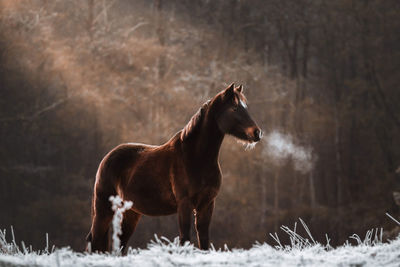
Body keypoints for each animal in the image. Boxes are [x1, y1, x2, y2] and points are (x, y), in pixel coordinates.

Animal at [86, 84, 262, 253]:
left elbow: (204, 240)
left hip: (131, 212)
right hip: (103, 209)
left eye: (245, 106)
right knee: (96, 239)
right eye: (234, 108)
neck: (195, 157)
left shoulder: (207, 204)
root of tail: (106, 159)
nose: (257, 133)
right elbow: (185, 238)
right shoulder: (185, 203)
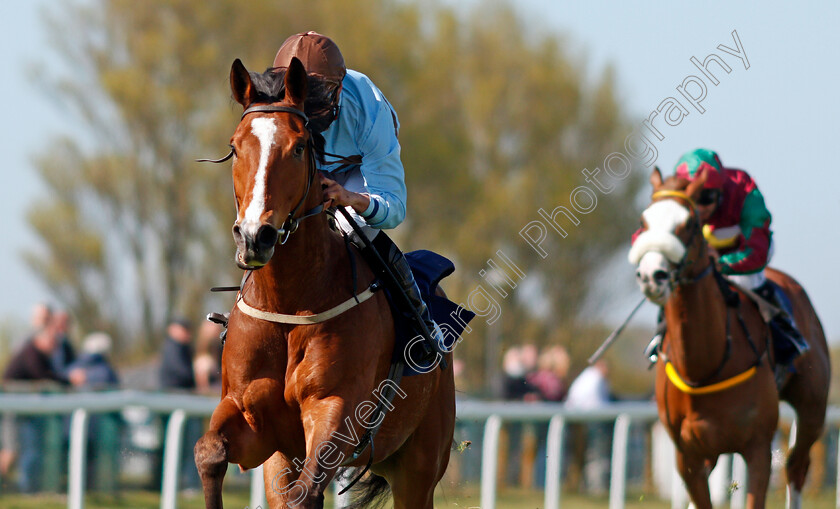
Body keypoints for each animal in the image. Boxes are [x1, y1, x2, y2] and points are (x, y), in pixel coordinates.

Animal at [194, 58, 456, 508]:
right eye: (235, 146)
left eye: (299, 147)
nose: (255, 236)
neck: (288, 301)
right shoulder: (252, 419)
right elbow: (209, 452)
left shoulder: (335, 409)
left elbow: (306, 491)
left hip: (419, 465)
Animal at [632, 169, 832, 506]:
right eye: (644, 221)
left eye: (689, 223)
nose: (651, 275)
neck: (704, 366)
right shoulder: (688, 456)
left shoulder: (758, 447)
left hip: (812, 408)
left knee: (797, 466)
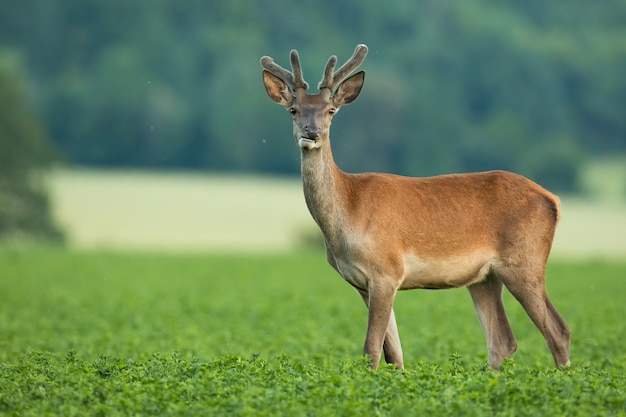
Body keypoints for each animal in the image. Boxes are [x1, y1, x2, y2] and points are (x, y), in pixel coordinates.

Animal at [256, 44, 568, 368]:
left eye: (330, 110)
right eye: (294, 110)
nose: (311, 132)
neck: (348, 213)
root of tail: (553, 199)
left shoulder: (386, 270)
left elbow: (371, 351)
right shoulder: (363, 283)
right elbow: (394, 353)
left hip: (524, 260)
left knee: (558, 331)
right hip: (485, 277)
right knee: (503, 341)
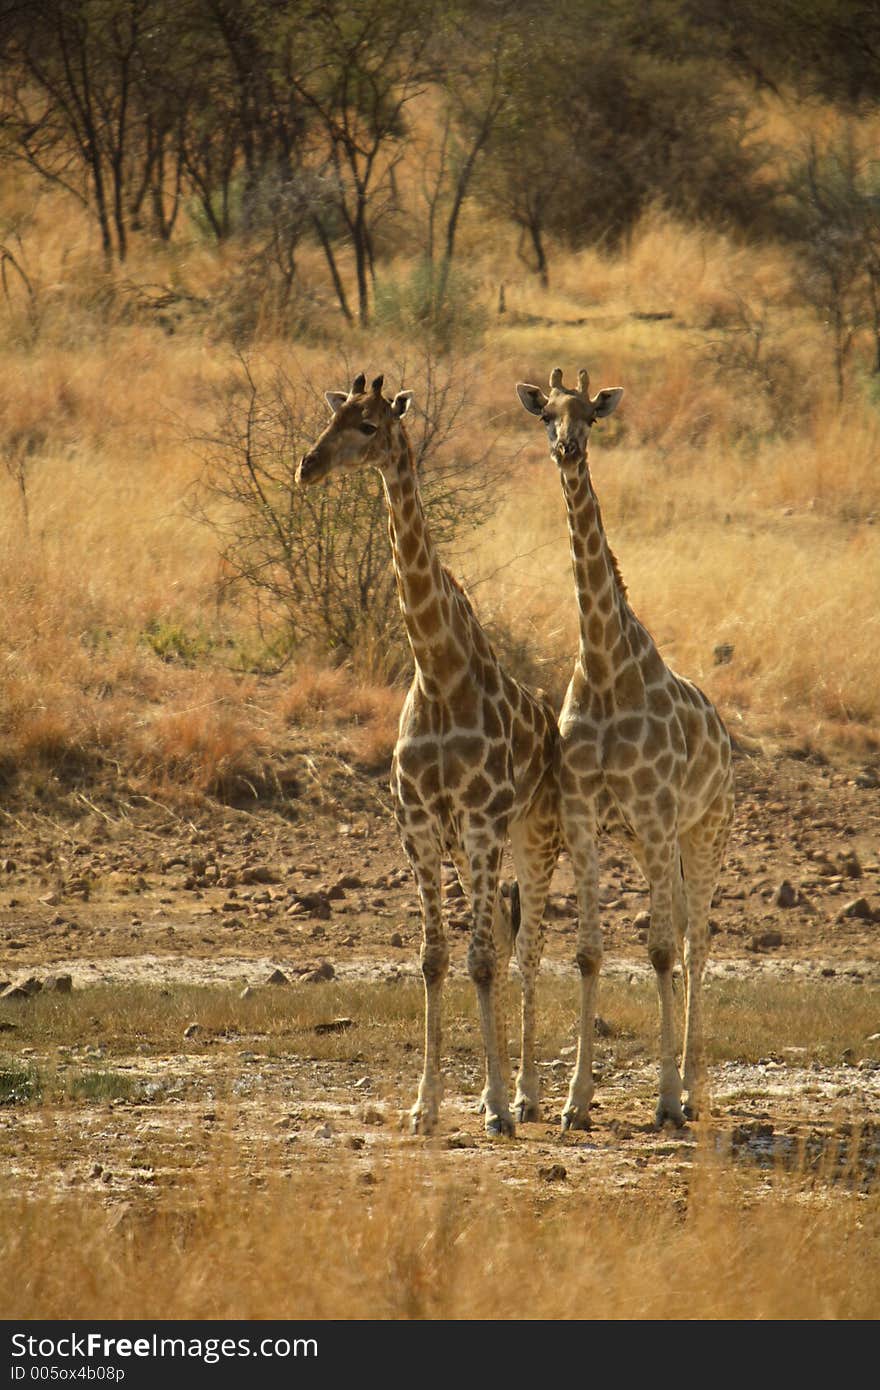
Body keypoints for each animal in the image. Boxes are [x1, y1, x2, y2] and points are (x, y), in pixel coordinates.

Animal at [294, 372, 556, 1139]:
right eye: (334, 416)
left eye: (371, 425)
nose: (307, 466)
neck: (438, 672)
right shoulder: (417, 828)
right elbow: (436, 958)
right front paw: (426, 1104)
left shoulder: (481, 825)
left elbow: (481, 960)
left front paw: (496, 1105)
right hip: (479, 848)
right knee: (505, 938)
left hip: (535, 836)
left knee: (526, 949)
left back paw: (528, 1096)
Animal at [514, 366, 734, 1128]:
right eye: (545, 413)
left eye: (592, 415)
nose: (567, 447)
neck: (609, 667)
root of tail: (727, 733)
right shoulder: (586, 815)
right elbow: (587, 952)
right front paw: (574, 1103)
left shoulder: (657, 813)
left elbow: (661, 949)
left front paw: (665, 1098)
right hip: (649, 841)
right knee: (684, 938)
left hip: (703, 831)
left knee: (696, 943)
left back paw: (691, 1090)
++++++++++++++++++++
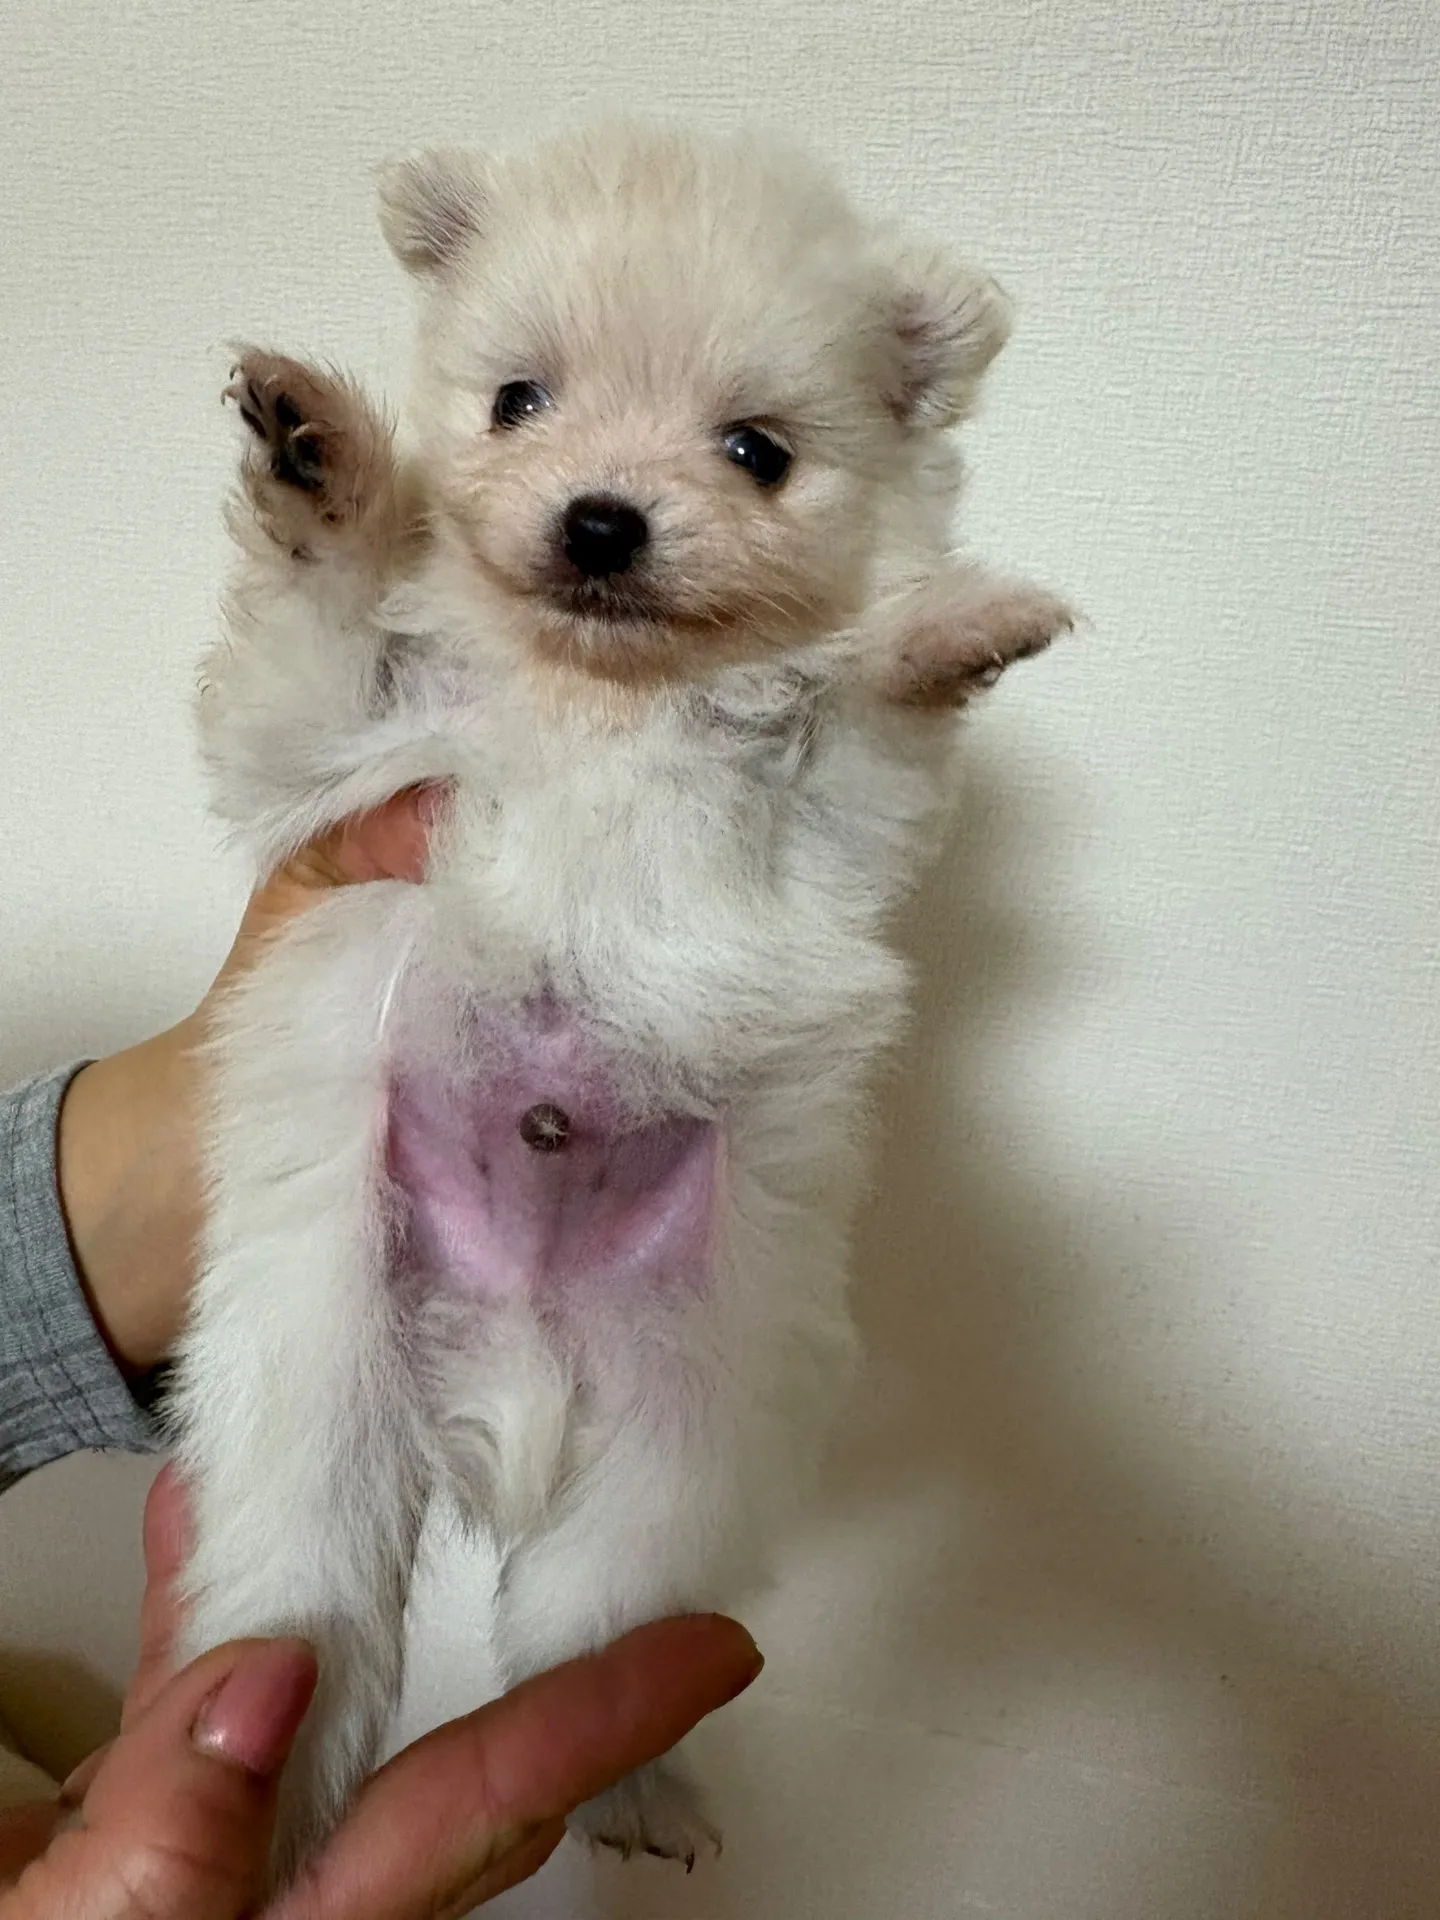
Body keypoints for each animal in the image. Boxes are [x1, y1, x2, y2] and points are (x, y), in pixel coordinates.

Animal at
++++++++++++++++++++
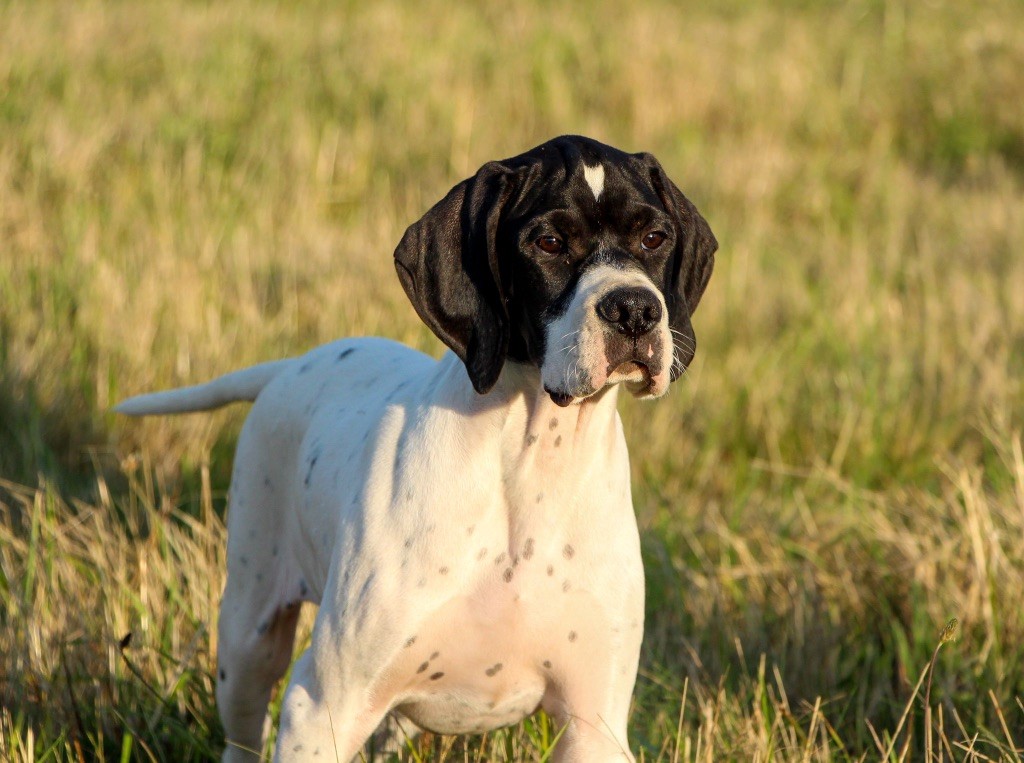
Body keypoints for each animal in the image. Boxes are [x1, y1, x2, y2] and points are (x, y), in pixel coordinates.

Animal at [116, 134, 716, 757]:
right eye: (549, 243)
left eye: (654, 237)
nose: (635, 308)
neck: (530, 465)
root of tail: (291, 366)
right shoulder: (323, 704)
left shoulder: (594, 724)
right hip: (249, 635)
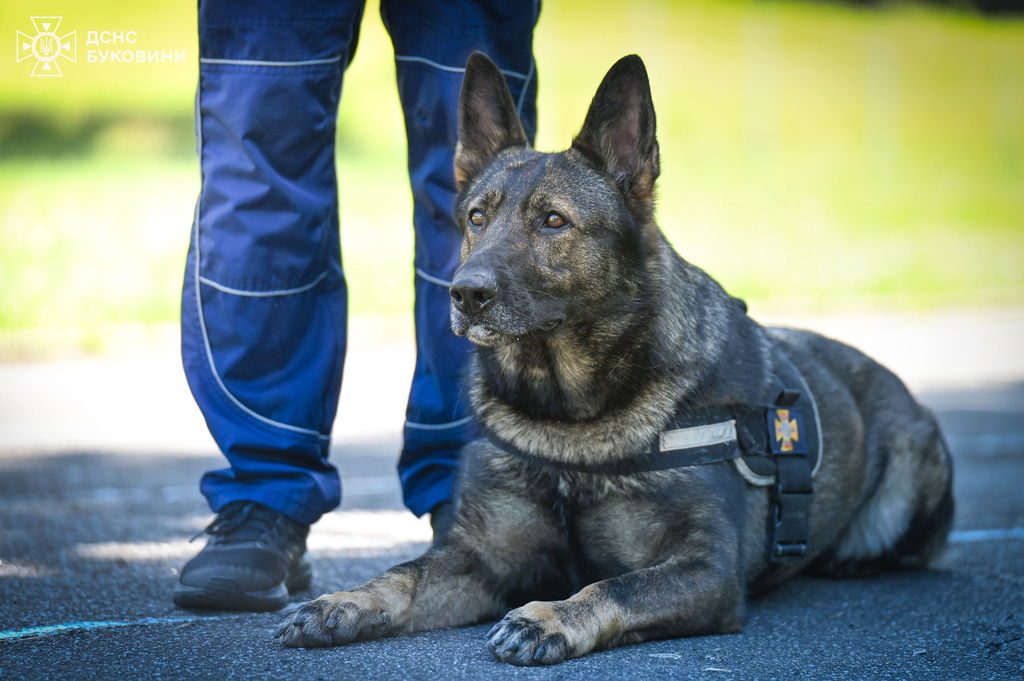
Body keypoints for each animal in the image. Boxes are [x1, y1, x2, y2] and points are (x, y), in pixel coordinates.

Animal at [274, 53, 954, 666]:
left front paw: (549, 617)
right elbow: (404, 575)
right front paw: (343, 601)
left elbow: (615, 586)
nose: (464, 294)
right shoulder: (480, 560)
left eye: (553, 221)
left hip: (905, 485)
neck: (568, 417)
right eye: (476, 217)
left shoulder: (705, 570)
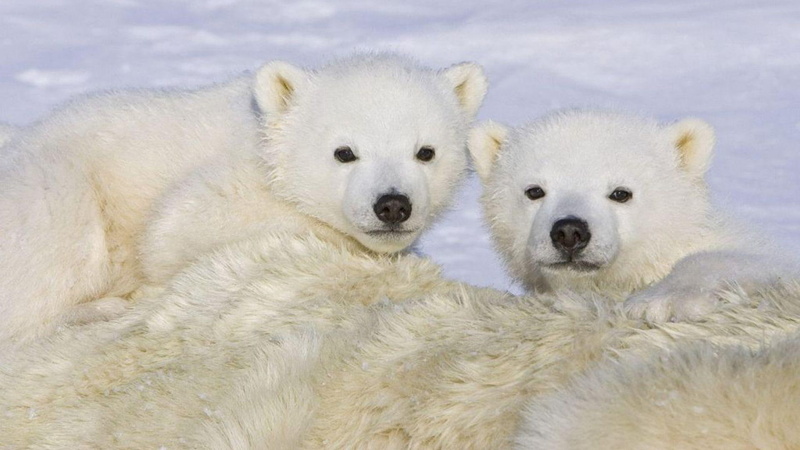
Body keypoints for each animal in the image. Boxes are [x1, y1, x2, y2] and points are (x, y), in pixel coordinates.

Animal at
++++++++++++++++++++
WHAT TO DO. If a line in the data above contains "elbow", return that line.

RESPONSE BELOW.
left elbow: (204, 240)
right elbow: (185, 238)
right elbow: (209, 452)
left elbow: (306, 491)
left elbow: (371, 351)
right elbow: (394, 353)
right elbow: (436, 958)
left elbow: (481, 960)
right elbow: (587, 952)
left elbow: (661, 949)
right elbow: (404, 575)
left elbow: (615, 586)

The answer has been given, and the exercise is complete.